19

Sambil berjongkok, Manur terus memandangi wajah pemuda yang ditolongnya itu. Bukan karena wajah tirus pemuda itu, yang menurut Manur cukup tampan. Bukan juga karena satu tahilalat yang menghiasi bagian di dekat sudut kanan bibir si pemuda. Bukan pula karena pemuda itu tampak begitu muda, barangkali umurnya tak terpaut jauh dari Manur. Bukan. Manur menunggu pria itu bangun karena dia punya rencana.

Dan begitu pemuda itu membuka mata, Manur mendekatkan wajahnya. Si pemuda memandangi Manur dengan mata memicing, kemudian melonjak hebat.

“Si…. Siapa kau!?” Si pemuda memegangi kepalanya yang terluka.
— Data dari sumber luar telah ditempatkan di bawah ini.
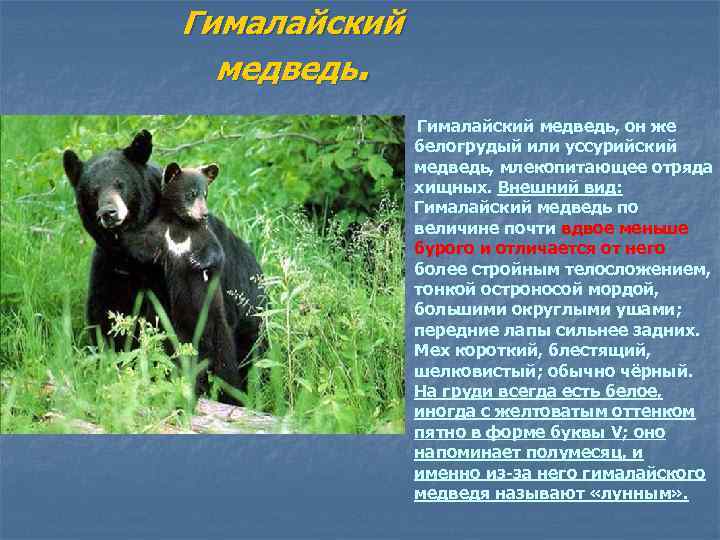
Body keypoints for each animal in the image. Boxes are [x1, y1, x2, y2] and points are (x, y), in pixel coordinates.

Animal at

Ia sedikit mengerutkan kening ketika merasakan bebatan yang begitu tebal dan tidak teratur.

“Aku Laras.” Manur meminjam begitu saja nama salah satu pelayannya di istana. “Sekarang, aku sudah mengobati lukamu… Yah, mungkin kurang bagus, sih.”

Pemuda itu memeriksa lutut kanannya yang seperti dibungkus bola kain besar.